====== SUPPLIED MATERIAL ======

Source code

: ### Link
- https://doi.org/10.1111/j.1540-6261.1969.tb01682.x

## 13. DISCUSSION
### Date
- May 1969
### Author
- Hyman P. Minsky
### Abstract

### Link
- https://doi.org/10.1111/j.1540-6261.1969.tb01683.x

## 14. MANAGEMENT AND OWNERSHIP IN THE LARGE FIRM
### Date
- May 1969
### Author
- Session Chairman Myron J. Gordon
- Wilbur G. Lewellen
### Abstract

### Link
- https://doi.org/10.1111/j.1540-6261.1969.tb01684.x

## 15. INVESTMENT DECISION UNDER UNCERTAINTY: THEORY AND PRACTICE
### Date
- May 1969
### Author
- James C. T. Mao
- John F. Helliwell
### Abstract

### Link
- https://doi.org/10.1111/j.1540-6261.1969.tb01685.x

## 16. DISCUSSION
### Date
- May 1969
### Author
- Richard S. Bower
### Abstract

======

## WORK TASK
Reproduce every one of the lines above, character for character.

## FINAL ANSWER
Source code

: ### Link
- https://doi.org/10.1111/j.1540-6261.1969.tb01682.x

## 13. DISCUSSION
### Date
- May 1969
### Author
- Hyman P. Minsky
### Abstract

### Link
- https://doi.org/10.1111/j.1540-6261.1969.tb01683.x

## 14. MANAGEMENT AND OWNERSHIP IN THE LARGE FIRM
### Date
- May 1969
### Author
- Session Chairman Myron J. Gordon
- Wilbur G. Lewellen
### Abstract

### Link
- https://doi.org/10.1111/j.1540-6261.1969.tb01684.x

## 15. INVESTMENT DECISION UNDER UNCERTAINTY: THEORY AND PRACTICE
### Date
- May 1969
### Author
- James C. T. Mao
- John F. Helliwell
### Abstract

### Link
- https://doi.org/10.1111/j.1540-6261.1969.tb01685.x

## 16. DISCUSSION
### Date
- May 1969
### Author
- Richard S. Bower
### Abstract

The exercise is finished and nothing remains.